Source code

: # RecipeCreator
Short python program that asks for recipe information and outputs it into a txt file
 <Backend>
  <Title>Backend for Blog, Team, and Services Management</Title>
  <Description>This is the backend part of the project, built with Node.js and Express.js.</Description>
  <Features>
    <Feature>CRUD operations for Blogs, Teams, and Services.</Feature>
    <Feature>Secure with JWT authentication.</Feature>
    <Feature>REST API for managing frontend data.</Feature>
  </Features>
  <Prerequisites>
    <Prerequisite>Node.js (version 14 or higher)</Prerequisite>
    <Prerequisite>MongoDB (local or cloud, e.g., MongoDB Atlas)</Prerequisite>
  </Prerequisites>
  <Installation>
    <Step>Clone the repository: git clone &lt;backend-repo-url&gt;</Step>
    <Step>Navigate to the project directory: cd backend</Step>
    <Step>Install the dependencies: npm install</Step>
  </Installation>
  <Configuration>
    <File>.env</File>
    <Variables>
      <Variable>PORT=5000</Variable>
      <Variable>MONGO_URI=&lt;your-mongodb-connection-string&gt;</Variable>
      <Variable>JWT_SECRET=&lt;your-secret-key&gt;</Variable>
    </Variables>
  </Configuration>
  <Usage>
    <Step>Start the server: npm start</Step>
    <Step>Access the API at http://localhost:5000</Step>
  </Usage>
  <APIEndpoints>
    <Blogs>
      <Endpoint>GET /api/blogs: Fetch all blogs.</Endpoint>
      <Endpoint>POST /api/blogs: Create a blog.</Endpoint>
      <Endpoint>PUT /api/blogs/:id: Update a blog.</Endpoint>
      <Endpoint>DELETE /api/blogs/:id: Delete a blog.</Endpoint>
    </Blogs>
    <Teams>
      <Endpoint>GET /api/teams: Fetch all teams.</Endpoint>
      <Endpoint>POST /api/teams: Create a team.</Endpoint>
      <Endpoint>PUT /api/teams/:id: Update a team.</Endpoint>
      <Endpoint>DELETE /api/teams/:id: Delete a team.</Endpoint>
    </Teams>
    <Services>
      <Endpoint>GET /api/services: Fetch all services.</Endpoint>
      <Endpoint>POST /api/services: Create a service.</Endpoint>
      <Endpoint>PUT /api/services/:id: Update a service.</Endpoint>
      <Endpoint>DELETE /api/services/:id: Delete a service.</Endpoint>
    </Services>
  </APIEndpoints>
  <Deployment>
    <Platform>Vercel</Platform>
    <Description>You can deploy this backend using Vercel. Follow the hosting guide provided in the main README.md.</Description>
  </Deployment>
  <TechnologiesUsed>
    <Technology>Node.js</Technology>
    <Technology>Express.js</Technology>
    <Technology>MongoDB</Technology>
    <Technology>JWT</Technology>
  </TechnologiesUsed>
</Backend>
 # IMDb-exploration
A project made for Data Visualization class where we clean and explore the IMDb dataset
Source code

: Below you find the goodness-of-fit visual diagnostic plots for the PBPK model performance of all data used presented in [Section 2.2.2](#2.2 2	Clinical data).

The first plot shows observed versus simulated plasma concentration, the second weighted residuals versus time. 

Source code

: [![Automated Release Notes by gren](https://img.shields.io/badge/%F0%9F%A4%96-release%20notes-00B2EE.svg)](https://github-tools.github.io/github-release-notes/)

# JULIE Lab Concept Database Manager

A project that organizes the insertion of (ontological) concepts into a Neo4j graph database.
- - - -
◆ To do
Render the lines above as a numbered list, omitting any blank lines.

◆ Problem solution
1. Source code
2. : # RecipeCreator
3. Short python program that asks for recipe information and outputs it into a txt file
4.  <Backend>
5.   <Title>Backend for Blog, Team, and Services Management</Title>
6.   <Description>This is the backend part of the project, built with Node.js and Express.js.</Description>
7.   <Features>
8.     <Feature>CRUD operations for Blogs, Teams, and Services.</Feature>
9.     <Feature>Secure with JWT authentication.</Feature>
10.     <Feature>REST API for managing frontend data.</Feature>
11.   </Features>
12.   <Prerequisites>
13.     <Prerequisite>Node.js (version 14 or higher)</Prerequisite>
14.     <Prerequisite>MongoDB (local or cloud, e.g., MongoDB Atlas)</Prerequisite>
15.   </Prerequisites>
16.   <Installation>
17.     <Step>Clone the repository: git clone &lt;backend-repo-url&gt;</Step>
18.     <Step>Navigate to the project directory: cd backend</Step>
19.     <Step>Install the dependencies: npm install</Step>
20.   </Installation>
21.   <Configuration>
22.     <File>.env</File>
23.     <Variables>
24.       <Variable>PORT=5000</Variable>
25.       <Variable>MONGO_URI=&lt;your-mongodb-connection-string&gt;</Variable>
26.       <Variable>JWT_SECRET=&lt;your-secret-key&gt;</Variable>
27.     </Variables>
28.   </Configuration>
29.   <Usage>
30.     <Step>Start the server: npm start</Step>
31.     <Step>Access the API at http://localhost:5000</Step>
32.   </Usage>
33.   <APIEndpoints>
34.     <Blogs>
35.       <Endpoint>GET /api/blogs: Fetch all blogs.</Endpoint>
36.       <Endpoint>POST /api/blogs: Create a blog.</Endpoint>
37.       <Endpoint>PUT /api/blogs/:id: Update a blog.</Endpoint>
38.       <Endpoint>DELETE /api/blogs/:id: Delete a blog.</Endpoint>
39.     </Blogs>
40.     <Teams>
41.       <Endpoint>GET /api/teams: Fetch all teams.</Endpoint>
42.       <Endpoint>POST /api/teams: Create a team.</Endpoint>
43.       <Endpoint>PUT /api/teams/:id: Update a team.</Endpoint>
44.       <Endpoint>DELETE /api/teams/:id: Delete a team.</Endpoint>
45.     </Teams>
46.     <Services>
47.       <Endpoint>GET /api/services: Fetch all services.</Endpoint>
48.       <Endpoint>POST /api/services: Create a service.</Endpoint>
49.       <Endpoint>PUT /api/services/:id: Update a service.</Endpoint>
50.       <Endpoint>DELETE /api/services/:id: Delete a service.</Endpoint>
51.     </Services>
52.   </APIEndpoints>
53.   <Deployment>
54.     <Platform>Vercel</Platform>
55.     <Description>You can deploy this backend using Vercel. Follow the hosting guide provided in the main README.md.</Description>
56.   </Deployment>
57.   <TechnologiesUsed>
58.     <Technology>Node.js</Technology>
59.     <Technology>Express.js</Technology>
60.     <Technology>MongoDB</Technology>
61.     <Technology>JWT</Technology>
62.   </TechnologiesUsed>
63. </Backend>
64.  # IMDb-exploration
65. A project made for Data Visualization class where we clean and explore the IMDb dataset
66. Source code
67. : Below you find the goodness-of-fit visual diagnostic plots for the PBPK model performance of all data used presented in [Section 2.2.2](#2.2 2	Clinical data).
68. The first plot shows observed versus simulated plasma concentration, the second weighted residuals versus time. 
69. Source code
70. : [![Automated Release Notes by gren](https://img.shields.io/badge/%F0%9F%A4%96-release%20notes-00B2EE.svg)](https://github-tools.github.io/github-release-notes/)
71. # JULIE Lab Concept Database Manager
72. A project that organizes the insertion of (ontological) concepts into a Neo4j graph database.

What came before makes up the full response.